Instant Check lets users run a one-off check for a target without creating a monitored resource.

Use this when you want to quickly validate reachability or pullability before deciding to track a target permanently.

What It Does

  • Runs an immediate check for a selected resource type (HTTP, DOCKER, or TCP)
  • Returns result details in a modal
  • Does not store a new resource automatically
  • Optionally lets users convert the checked target into a tracked resource

Configuration

All Instant Check settings are configured in:

  • Admin -> Settings -> General Settings -> Instant Check

Available Settings

Setting Description
Enable instant check form on landing page Enables the dedicated Instant Check panel on the dashboard.
Allow public instant checks If enabled, unauthenticated users can run Instant Check. If disabled, authentication is required.
Use stored authentication mappings for instant checks Reuses configured auth mappings (same wildcard matching behavior as regular checks).
Allowed domains / targets (one entry per line) Restricts which targets can be checked. * allows all targets.

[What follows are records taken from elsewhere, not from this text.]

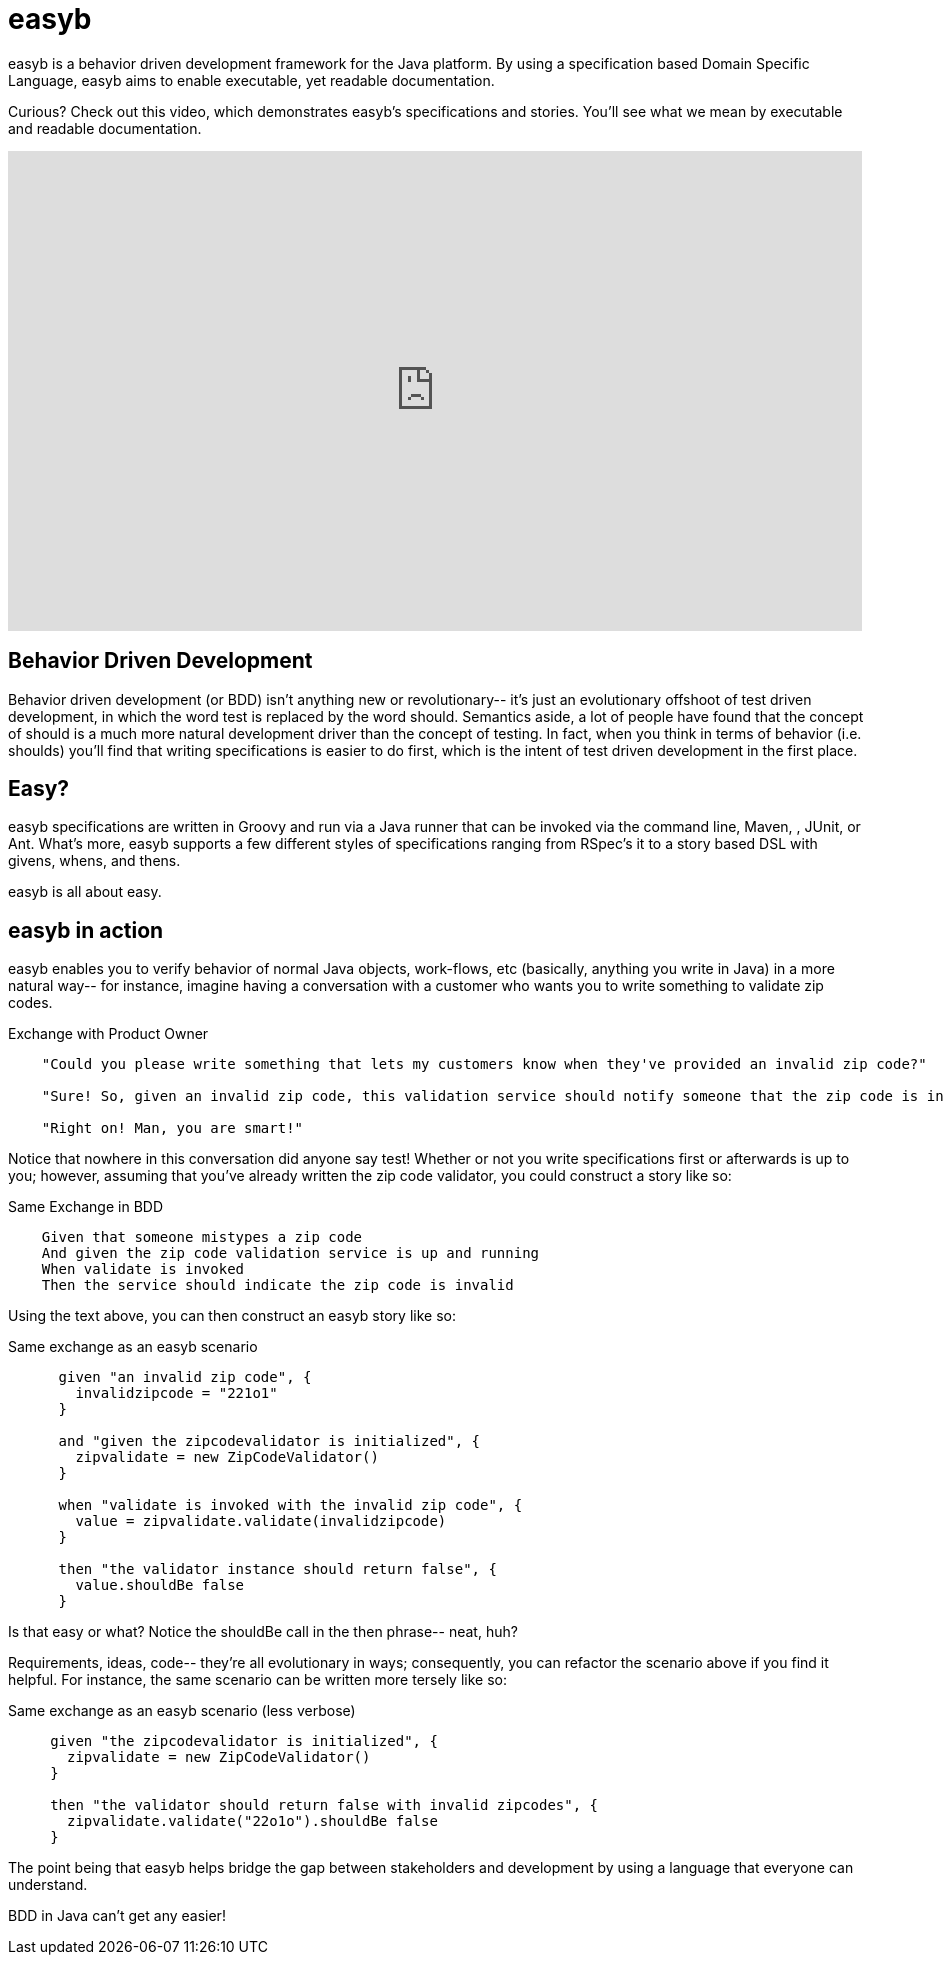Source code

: = easyb
:icons: font

easyb is a behavior driven development framework for the Java platform. By using a specification based Domain
Specific Language, easyb aims to enable executable, yet readable documentation.

Curious? Check out this video, which demonstrates easyb's specifications and stories.
You'll see what we mean by executable and readable documentation.

video::GIqA4c-RvFQ[youtube,width=854,height=480]

== Behavior Driven Development

Behavior driven development (or BDD) isn't anything new or revolutionary-- it's just an evolutionary offshoot of test
driven development, in which the word test is replaced by the word should. Semantics aside, a lot of people have found
that the concept of should is a much more natural development driver than the concept of testing. In fact, when you
think in terms of behavior (i.e. shoulds) you'll find that writing specifications is easier to do first, which is the
intent of test driven development in the first place.

== Easy?
easyb specifications are written in Groovy and run via a Java runner that can be invoked via the command line, Maven,
, JUnit, or Ant. What's more, easyb supports a few different styles of specifications ranging from RSpec's it to a story based
DSL with givens, whens, and thens.

easyb is all about easy.

== easyb in action

easyb enables you to verify behavior of normal Java objects, work-flows, etc (basically, anything you write in Java) in
a more natural way-- for instance, imagine having a conversation with a customer who wants you to write something to
validate zip codes.

.Exchange with Product Owner
[source,groovy]
----

    "Could you please write something that lets my customers know when they've provided an invalid zip code?"

    "Sure! So, given an invalid zip code, this validation service should notify someone that the zip code is incorrect?"

    "Right on! Man, you are smart!"
----

Notice that nowhere in this conversation did anyone say test! Whether or not you write specifications first or
afterwards is up to you; however, assuming that you've already written the zip code validator, you could construct a
story like so:

.Same Exchange in BDD
[source,gherkin]
----
    Given that someone mistypes a zip code
    And given the zip code validation service is up and running
    When validate is invoked
    Then the service should indicate the zip code is invalid
----

Using the text above, you can then construct an easyb story like so:

.Same exchange as an easyb scenario
[source,groovy]
----
      given "an invalid zip code", {
        invalidzipcode = "221o1"
      }

      and "given the zipcodevalidator is initialized", {
        zipvalidate = new ZipCodeValidator()
      }

      when "validate is invoked with the invalid zip code", {
        value = zipvalidate.validate(invalidzipcode)
      }

      then "the validator instance should return false", {
        value.shouldBe false
      }
----

Is that easy or what? Notice the shouldBe call in the then phrase-- neat, huh?

Requirements, ideas, code-- they're all evolutionary in ways; consequently, you can refactor the scenario above if you
find it helpful. For instance, the same scenario can be written more tersely like so:

.Same exchange as an easyb scenario (less verbose)
[source,groovy]
----
     given "the zipcodevalidator is initialized", {
       zipvalidate = new ZipCodeValidator()
     }

     then "the validator should return false with invalid zipcodes", {
       zipvalidate.validate("22o1o").shouldBe false
     }
----

The point being that easyb helps bridge the gap between stakeholders and development by using a language that everyone
can understand.

BDD in Java can't get any easier!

Allowed Domains / Target Rules

  • One rule per line
  • * means allow all targets
  • Wildcards are supported, for example:
  • example.com/* for that domain and paths
  • example.com for exact domain-style matching

If a target does not match any configured rule, Instant Check is rejected.

Access Model

Instant Check execution depends on two things:

  1. Feature enabled by admin
  2. Caller permissions:
  3. Public users allowed if Allow public instant checks is enabled
  4. Otherwise user must be authenticated

Expected Results

The result modal shows:

  • Status: AVAILABLE, NOT_AVAILABLE, or UNKNOWN
  • Latency
  • Return code
  • Checked at timestamp
  • Detailed message (shown only for non-successful results)

Status Interpretation

  • AVAILABLE: Check succeeded
  • NOT_AVAILABLE: Endpoint/target responded but failed availability criteria
  • UNKNOWN: Check could not be classified reliably (for example network/TLS/runtime edge cases)

Return Code

Return code is the protocol/service result code reported by the checker.

Typical examples:

  • HTTP checks: 200, 503, etc.
  • Docker checks: checker-specific error context when available

Type-Specific Notes

HTTP

  • Uses HTTP GET with timeout
  • Supports optional TLS skipping (Skip TLS)
  • Can use stored auth mappings when enabled

Docker

  • Validates manifest and layer/blob pullability
  • Supports optional TLS skipping (Skip TLS)
  • Can use stored auth mappings when enabled

Track As Resource

After a result is shown, users can click Track As Resource (if allowed by permissions).

The action pre-fills the resource submission form with:

  • Resource type
  • Target
  • Skip TLS value

Then the user can submit and start regular scheduled monitoring for that target.